While there is not yet any way to get the DC catalogue in a readable format for a black and white eReader like the Kindle Paperwhite it is possible that this situation may change in the not too distant future.  Representatives of the company are interested in the idea of making their content available to eReader owners and see little reason for that to be prevented if a positive experience with black and white reading can be confirmed.  Senior VP of Digital for DC Hank Kanalz went so far as to explain his position:

“We’re taking a look at whether we like how it looks in the black-and-white space.
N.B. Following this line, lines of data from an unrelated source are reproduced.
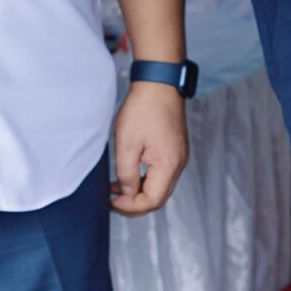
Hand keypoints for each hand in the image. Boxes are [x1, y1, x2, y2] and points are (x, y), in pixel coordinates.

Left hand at [112, 82, 189, 215]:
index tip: (111, 201)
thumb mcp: (127, 144)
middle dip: (134, 204)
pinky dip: (145, 180)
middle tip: (111, 202)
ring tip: (115, 190)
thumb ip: (126, 174)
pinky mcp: (175, 149)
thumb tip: (126, 192)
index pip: (152, 200)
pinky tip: (127, 175)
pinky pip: (161, 174)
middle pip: (158, 198)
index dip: (130, 206)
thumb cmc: (143, 109)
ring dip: (139, 193)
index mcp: (169, 164)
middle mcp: (179, 164)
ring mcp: (179, 156)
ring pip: (160, 187)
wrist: (159, 83)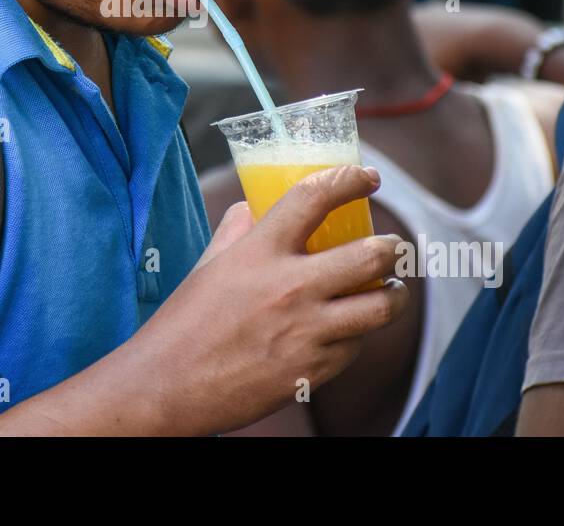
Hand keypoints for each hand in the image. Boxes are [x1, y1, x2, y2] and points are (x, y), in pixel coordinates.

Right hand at [135, 164, 407, 435]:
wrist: (168, 387)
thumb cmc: (184, 323)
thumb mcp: (209, 264)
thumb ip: (236, 231)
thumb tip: (254, 209)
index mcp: (260, 251)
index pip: (315, 196)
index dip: (350, 179)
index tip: (368, 177)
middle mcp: (290, 286)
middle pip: (372, 255)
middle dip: (394, 248)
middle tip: (393, 247)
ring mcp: (306, 331)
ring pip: (381, 306)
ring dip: (395, 295)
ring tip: (392, 290)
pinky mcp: (312, 371)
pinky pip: (356, 346)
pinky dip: (359, 334)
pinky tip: (351, 329)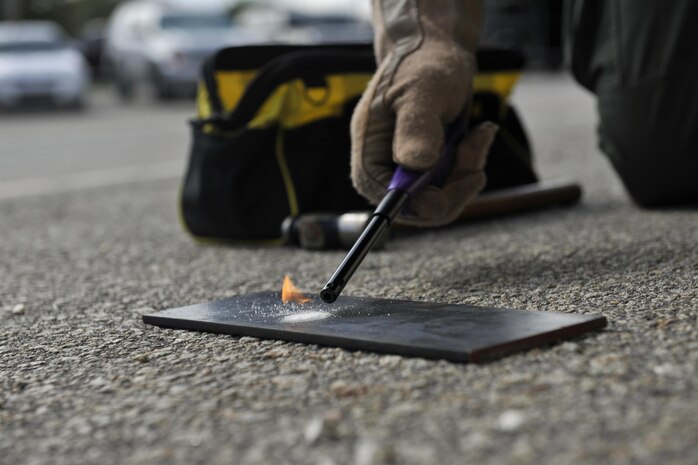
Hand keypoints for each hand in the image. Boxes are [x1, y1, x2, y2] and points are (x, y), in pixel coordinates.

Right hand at [351, 0, 496, 226]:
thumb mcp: (421, 91)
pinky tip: (477, 135)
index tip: (465, 172)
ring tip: (477, 134)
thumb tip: (414, 164)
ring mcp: (405, 175)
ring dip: (468, 170)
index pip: (395, 204)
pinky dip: (472, 164)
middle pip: (423, 210)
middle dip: (457, 183)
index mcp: (369, 160)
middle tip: (475, 145)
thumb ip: (416, 127)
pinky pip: (454, 187)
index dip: (432, 199)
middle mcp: (383, 174)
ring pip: (443, 201)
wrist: (435, 54)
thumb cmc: (422, 66)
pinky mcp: (425, 172)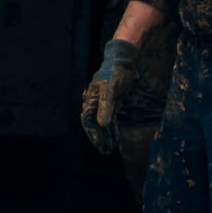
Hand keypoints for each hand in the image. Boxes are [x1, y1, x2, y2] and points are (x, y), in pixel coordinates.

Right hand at [78, 37, 135, 152]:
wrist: (123, 61)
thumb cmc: (115, 74)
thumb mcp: (111, 90)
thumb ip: (106, 107)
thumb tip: (102, 125)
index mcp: (91, 100)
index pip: (88, 121)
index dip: (93, 134)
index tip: (100, 145)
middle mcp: (94, 103)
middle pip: (94, 125)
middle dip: (100, 138)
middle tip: (105, 151)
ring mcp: (103, 104)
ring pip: (103, 124)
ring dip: (107, 136)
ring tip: (111, 148)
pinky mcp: (112, 103)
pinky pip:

My attitude is that if you’re stuck on a train, and you only have your Paperwhite or other black-and-white device, you can read it then and see it in color later”

This should go a long way toward both increasing interest in digital comic distribution and proving that an online distribution model will work for such a large publisher of graphic storytelling.  Seventy titles are already present in the Kindle Store and more will be around soon.  Perhaps it’s a matter of personal opinion, but I doubt there will be much concern over the end of Comixology’s reign when it comes to comic content being served to Kindle Fire owners.  It’s only a matter of time now before everybody else catches on.
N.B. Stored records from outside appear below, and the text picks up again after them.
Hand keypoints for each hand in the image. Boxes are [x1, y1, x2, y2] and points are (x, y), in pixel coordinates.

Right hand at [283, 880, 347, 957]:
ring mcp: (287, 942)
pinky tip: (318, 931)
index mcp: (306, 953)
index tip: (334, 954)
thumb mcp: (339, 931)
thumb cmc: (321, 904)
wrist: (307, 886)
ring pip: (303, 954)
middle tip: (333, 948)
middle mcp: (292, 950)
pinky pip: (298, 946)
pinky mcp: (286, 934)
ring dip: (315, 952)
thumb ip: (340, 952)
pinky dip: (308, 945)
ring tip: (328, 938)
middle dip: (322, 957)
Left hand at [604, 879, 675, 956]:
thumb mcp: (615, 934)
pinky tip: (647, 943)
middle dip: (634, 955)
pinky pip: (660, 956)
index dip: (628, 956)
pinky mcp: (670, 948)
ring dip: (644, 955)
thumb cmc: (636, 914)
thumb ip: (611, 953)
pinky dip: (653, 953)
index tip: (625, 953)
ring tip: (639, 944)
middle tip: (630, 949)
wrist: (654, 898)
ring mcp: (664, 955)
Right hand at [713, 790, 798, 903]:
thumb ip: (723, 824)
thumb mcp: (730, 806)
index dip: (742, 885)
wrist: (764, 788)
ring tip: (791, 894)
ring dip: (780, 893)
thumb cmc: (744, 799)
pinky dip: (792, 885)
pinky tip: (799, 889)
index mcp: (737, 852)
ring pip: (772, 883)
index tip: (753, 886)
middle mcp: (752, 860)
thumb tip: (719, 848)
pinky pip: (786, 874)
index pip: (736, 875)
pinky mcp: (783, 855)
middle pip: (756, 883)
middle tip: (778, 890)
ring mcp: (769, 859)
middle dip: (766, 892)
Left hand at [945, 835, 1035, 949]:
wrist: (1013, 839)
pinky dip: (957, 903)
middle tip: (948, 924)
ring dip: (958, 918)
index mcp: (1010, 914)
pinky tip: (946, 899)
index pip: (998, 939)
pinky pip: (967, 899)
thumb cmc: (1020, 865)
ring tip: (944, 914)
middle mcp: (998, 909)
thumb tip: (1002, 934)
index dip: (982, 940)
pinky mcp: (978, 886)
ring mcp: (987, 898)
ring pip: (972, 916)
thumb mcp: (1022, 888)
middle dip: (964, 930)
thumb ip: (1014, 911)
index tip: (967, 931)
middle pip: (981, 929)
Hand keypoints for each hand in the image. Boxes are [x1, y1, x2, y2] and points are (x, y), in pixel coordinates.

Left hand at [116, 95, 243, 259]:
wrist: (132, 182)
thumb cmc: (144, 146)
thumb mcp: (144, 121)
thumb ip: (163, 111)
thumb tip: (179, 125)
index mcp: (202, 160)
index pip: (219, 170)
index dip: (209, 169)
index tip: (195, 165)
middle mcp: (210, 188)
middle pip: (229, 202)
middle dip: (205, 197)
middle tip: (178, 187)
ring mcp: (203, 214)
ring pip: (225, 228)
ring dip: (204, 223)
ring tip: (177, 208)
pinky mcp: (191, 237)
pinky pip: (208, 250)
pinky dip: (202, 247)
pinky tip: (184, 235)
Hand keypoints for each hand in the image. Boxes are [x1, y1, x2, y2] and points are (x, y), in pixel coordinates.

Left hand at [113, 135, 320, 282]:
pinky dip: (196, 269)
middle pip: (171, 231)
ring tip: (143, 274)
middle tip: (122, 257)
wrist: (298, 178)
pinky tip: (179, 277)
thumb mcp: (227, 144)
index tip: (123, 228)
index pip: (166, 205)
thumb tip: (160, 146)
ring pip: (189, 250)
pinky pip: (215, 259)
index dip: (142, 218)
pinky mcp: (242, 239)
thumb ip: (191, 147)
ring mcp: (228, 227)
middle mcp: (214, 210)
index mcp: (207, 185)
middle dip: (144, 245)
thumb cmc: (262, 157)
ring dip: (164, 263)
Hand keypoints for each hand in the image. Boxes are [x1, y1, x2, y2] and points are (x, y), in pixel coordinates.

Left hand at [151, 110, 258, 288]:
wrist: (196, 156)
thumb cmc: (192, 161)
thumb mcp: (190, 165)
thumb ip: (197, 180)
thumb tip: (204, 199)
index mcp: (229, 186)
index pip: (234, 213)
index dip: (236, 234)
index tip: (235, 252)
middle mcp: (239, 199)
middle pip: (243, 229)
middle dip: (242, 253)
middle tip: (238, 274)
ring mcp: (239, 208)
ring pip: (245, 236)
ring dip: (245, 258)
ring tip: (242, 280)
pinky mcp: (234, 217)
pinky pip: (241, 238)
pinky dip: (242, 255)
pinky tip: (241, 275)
Kindle vs Nook: DC Debacle Spurs B&N To Dumb Move

It’s no real secret that Barnes & Noble has quickly come to depend on their Nook eReader line, which by extension means it isn’t really too surprising that they might overreact when that is threatened.  A recent spat with DC Comics over a limited term of Kindle Fire eComic distribution exclusivity for a segment of the publisher’s current titles has resulted in just such an overreaction, though, and their failure to see the mistake may well provide difficulties going forward.

The underlying complaint on the part of Barnes & Noble is that DC has had the audacity to offer eReader exclusivity on 100 or so titles to Amazon as a temporary means for Amazon to promote the Kindle Fire.  While there is no information yet, to the best of my knowledge, as to how long this deal will remain in place, both DC and Amazon have acknowledged that it is not intended to necessarily be a long term arrangement.

As a result, Barnes & Noble has pulled all DC titles from their stores.  This includes every physical copy of the Amazon digital exclusives from DC Comics.  No notice was given to customers initially, simply a blanket email to all stores requiring them to remove the books.  To pull the gist of the eventual published statement from the Brick & Mortar book giant: “Regardless of the publisher, we will not stock physical books in our stores if we are not offered the available digital format.[...]To sell and promote the physical book in our store showrooms, and not have the eBook available for sale would undermine our promise to Barnes & Noble customers to make available any book, anywhere, anytime.”

On the surface, one has to applaud the effort.  Maybe this was an instance of Amazon throwing their weight around that required a significant response from a major retailer to help publishers see that such behavior is unacceptable.  That sentiment lasts right up until the realization that at this time Barnes & Noble does not in any way offer electronic comic publications.

The chain has decided that they are so dedicated to the principal on this issue that they are willing to turn away customers at the door rather than allow Amazon’s Kindle Fire access to something the Nook Color has not even tried to exploit after a year on the market.  Now not only with B&N customers not be able to download their comics, they can’t get physical copies except through the B&N website.  Stores have even been instructed to turn away special orders.  No copy will be allowed to enter the store, no matter how much you want to give your money to Barnes & Noble.

In the end, I see this hurting nobody but B&N, their customers, and the creators of the works in question.  Nobody wins but Amazon and customers have one more reason to avoid dealing with anybody else.  While this could have been quickly remedied with a quiet apology for initial overreaction, there is no excuse for letting it continue and treating customers this poorly, especially at a time when they are faced with a superior competing product.